On the most surprising part about filming Yellowstone…
“I was so shocked at how similar it was to touring life. It’s a whole lot of hurry up and wait. You literally get to your trailer at 4 a.m. and get your hair and makeup done, and you show up on set and you might wait six hours just to go do your five-minute scene. It’s very similar to life on the road. You hurry up to get to the city, you set your equipment up, you do a soundcheck and then you wait 10 hours for the show. So there are a lot of similarities, even when it came to learning my lines. It was like learning a song that I didn’t write. You didn’t want to learn the lines too much. That way when you were actually saying them, it came across like a conversation instead of just this you know, robotic, knowing my line.
It was such a cool experience. I learned that the people on Yellowstone, the whole cast and crew, are really good people. Beth Dutton, Kelly Reilly, she is just as badass in person as she is on screen. I mean, she’s a genuine spitfire, but also with a heart of gold. She made me bath salts, she encouraged me, she lifted me up. I was shocked to see that super sweet side of her because when you watch her on the screen you’re scared she’s gonna put you in a headlock.
Ryan, my love interest on the show, has become a dear friend of mine. He loves my music and is such a fan of my music and shows up to shows all the time. Sometimes I think he knows the words better than I do.”
On her beauty favorites…
Estée Lauder Double Wear Stay-in-Place Foundation ($48): “It stays on all day—it does not move. I’ll be on stage and play an hour and a half set and I’ll come off and say, ‘Dang this, this stuff really, really works. It didn’t go anywhere.’”
MAKEUP BY MARIO Master Mattes Eyeshadow Palette ($58): “I have brown eyes on some days and some days my eyes look green. This palette has a lot of really great colors for my eye colors.”
Lancôme Lash Idôle Mascara ($30): “It gives me that little boost I need so I don’t have to put on fake eyelashes. I mean, you want something a little more dramatic on stage, but normally that does it for me.”

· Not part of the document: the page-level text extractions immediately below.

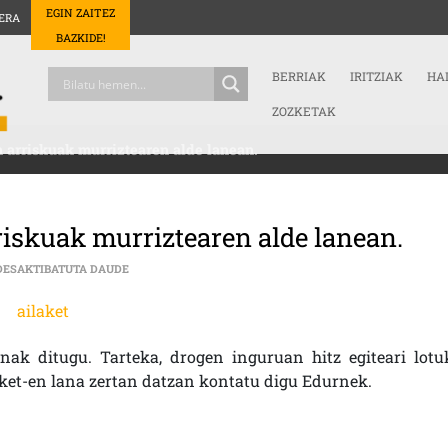
EGIN ZAITEZ
ERA
BAZKIDE!
BERRIAK
IRITZIAK
HA
ZOZKETAK
 arriskuak murriztearen alde lanean.
iskuak murriztearen alde lanean.
AI LAKET, DROGEN KONTSUMOAN ARRISKUAK MURRIZT
DESAKTIBATUTA DAUDE
unak ditugu. Tarteka, drogen inguruan hitz egiteari lotu
Laket-en lana zertan datzan kontatu digu Edurnek.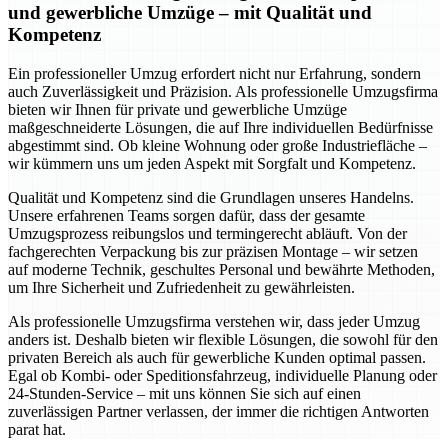
und gewerbliche Umzüge – mit Qualität und
Kompetenz
Ein professioneller Umzug erfordert nicht nur Erfahrung, sondern
auch Zuverlässigkeit und Präzision. Als professionelle Umzugsfirma
bieten wir Ihnen für private und gewerbliche Umzüge
maßgeschneiderte Lösungen, die auf Ihre individuellen Bedürfnisse
abgestimmt sind. Ob kleine Wohnung oder große Industriefläche –
wir kümmern uns um jeden Aspekt mit Sorgfalt und Kompetenz.
Qualität und Kompetenz sind die Grundlagen unseres Handelns.
Unsere erfahrenen Teams sorgen dafür, dass der gesamte
Umzugsprozess reibungslos und termingerecht abläuft. Von der
fachgerechten Verpackung bis zur präzisen Montage – wir setzen
auf moderne Technik, geschultes Personal und bewährte Methoden,
um Ihre Sicherheit und Zufriedenheit zu gewährleisten.
Als professionelle Umzugsfirma verstehen wir, dass jeder Umzug
anders ist. Deshalb bieten wir flexible Lösungen, die sowohl für den
privaten Bereich als auch für gewerbliche Kunden optimal passen.
Egal ob Kombi- oder Speditionsfahrzeug, individuelle Planung oder
24-Stunden-Service – mit uns können Sie sich auf einen
zuverlässigen Partner verlassen, der immer die richtigen Antworten
parat hat.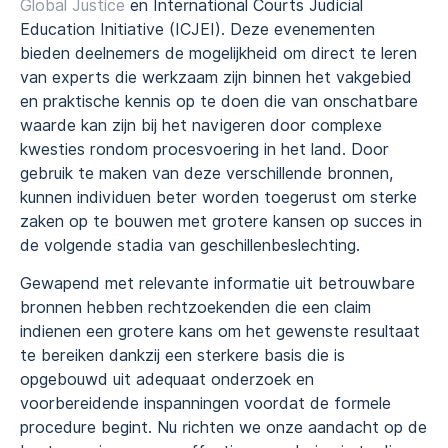
Global Justice
en International Courts Judicial
Education Initiative (ICJEI). Deze evenementen
bieden deelnemers de mogelijkheid om direct te leren
van experts die werkzaam zijn binnen het vakgebied
en praktische kennis op te doen die van onschatbare
waarde kan zijn bij het navigeren door complexe
kwesties rondom procesvoering in het land. Door
gebruik te maken van deze verschillende bronnen,
kunnen individuen beter worden toegerust om sterke
zaken op te bouwen met grotere kansen op succes in
de volgende stadia van geschillenbeslechting.
Gewapend met relevante informatie uit betrouwbare
bronnen hebben rechtzoekenden die een claim
indienen een grotere kans om het gewenste resultaat
te bereiken dankzij een sterkere basis die is
opgebouwd uit adequaat onderzoek en
voorbereidende inspanningen voordat de formele
procedure begint. Nu richten we onze aandacht op de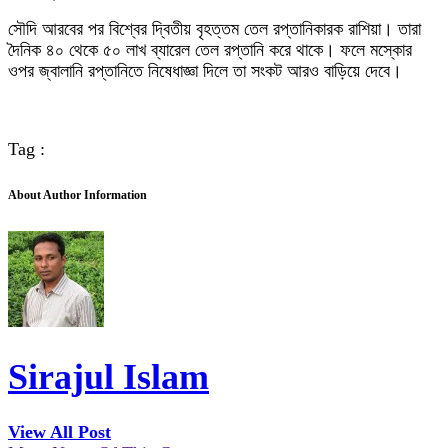
সৌদি আরবের পর বিশ্বের দ্বিতীয় বৃহত্তম তেল রপ্তানিকারক রাশিয়া। তারা
দৈনিক ৪০ থেকে ৫০ লাখ ব্যারেল তেল রপ্তানি করে থাকে। ফলে মস্কোর
ওপর জ্বালানি রপ্তানিতে নিষেধাজ্ঞা দিলে তা সংকট আরও বাড়িয়ে দেবে।
Tag :
About Author Information
Sirajul Islam
View All Post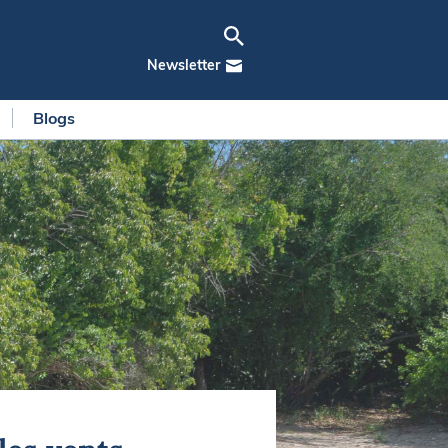
Newsletter
Blogs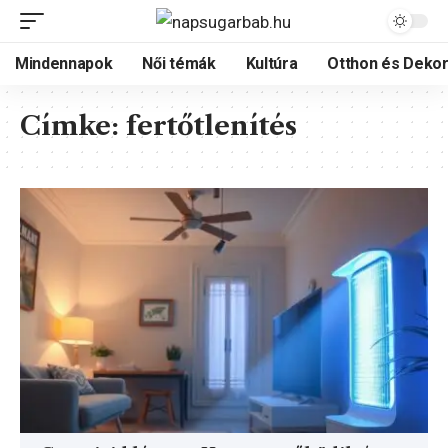
Mindennapok
Női témák
Kultúra
Otthon és Dekor
Címke:
fertőtlenítés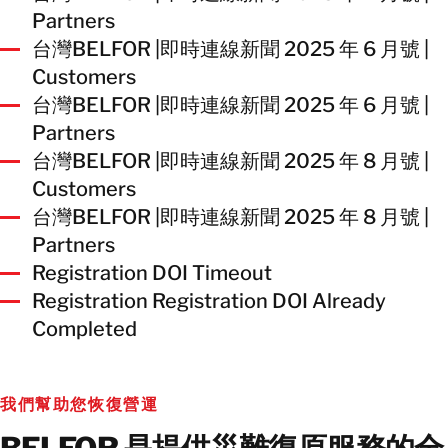
Partners
台灣BELFOR |即時連線新聞 2025 年 6 月號 |
Customers
台灣BELFOR |即時連線新聞 2025 年 6 月號 |
Partners
台灣BELFOR |即時連線新聞 2025 年 8 月號 |
Customers
台灣BELFOR |即時連線新聞 2025 年 8 月號 |
Partners
Registration DOI Timeout
Registration Registration DOI Already
Completed
我們幫助您恢復營運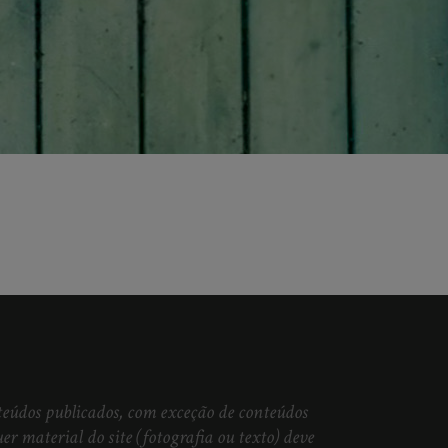
nteúdos publicados, com exceção de conteúdos
er material do site (fotografia ou texto) deve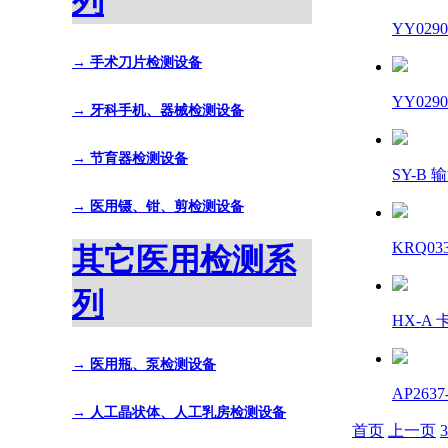
列
YY02
→ 手术刀片检测设备
YY02
→ 牙科手机、器械检测设备
→ 节育器检测设备
SY-B
→ 医用镊、钳、剪检测设备
KRQ0
其它医用检测系
列
HX-
→ 医用瓶、泵检测设备
AP26
→ 人工晶状体、人工乳房检测设备
首页
上一页
3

ZO Skin Health Daily Skincare Program ($140): “Adult acne is crazy. You would have thought it would have worn off in high school, but heck no. Obagi has really helped me a lot with that. I have their Daily Skincare Program—it’s a cleanser, an exfoliator, a toner and then a Daily Power Defense brightener—and I do that morning and night.”
On taking time to relax…
“I’m really just kind of getting to a point where I’m even able to slo down. Because it has been hard; it’s been a crazy schedule. But for me, it’s about taking care of my heart and my mind, whether it’s turning on an encouraging podcast or doing some meditations. That way I can get into the mindset where I can actually pray. Because this life is so crazy that sometimes you just get caught up in a whirlwind where you have a hard time even putting your feet on the ground. And that’s another thing for me: Just going outside and putting my feet in the grass, anything like that to keep me grounded and centered. While everything’s kind of spinning around, it’s important for me to remember where I started and remember how far I’ve come.
It’s important for me to remember where I started and remember how far I’ve come.
On what’s next…
“We just started the Luke Combs stadium tour, so that’s been wild. I’ve known Luke since 2014. He used to come over to my camper trailer where I lived and we’d write music together. It’s so cool, it’s such a full-circle moment every single time I’m out there with him. It’s just crazy how far he has come. Who he is now is exactly who he was then.
I’m writing more music; I’m always writing for the next record. When I get ready to release that next record, I want to have a lot to choose from, so I gotta get down with it. And then I’m going to be doing a tour with my buddy Hardy. So lots of exciting things in the works.”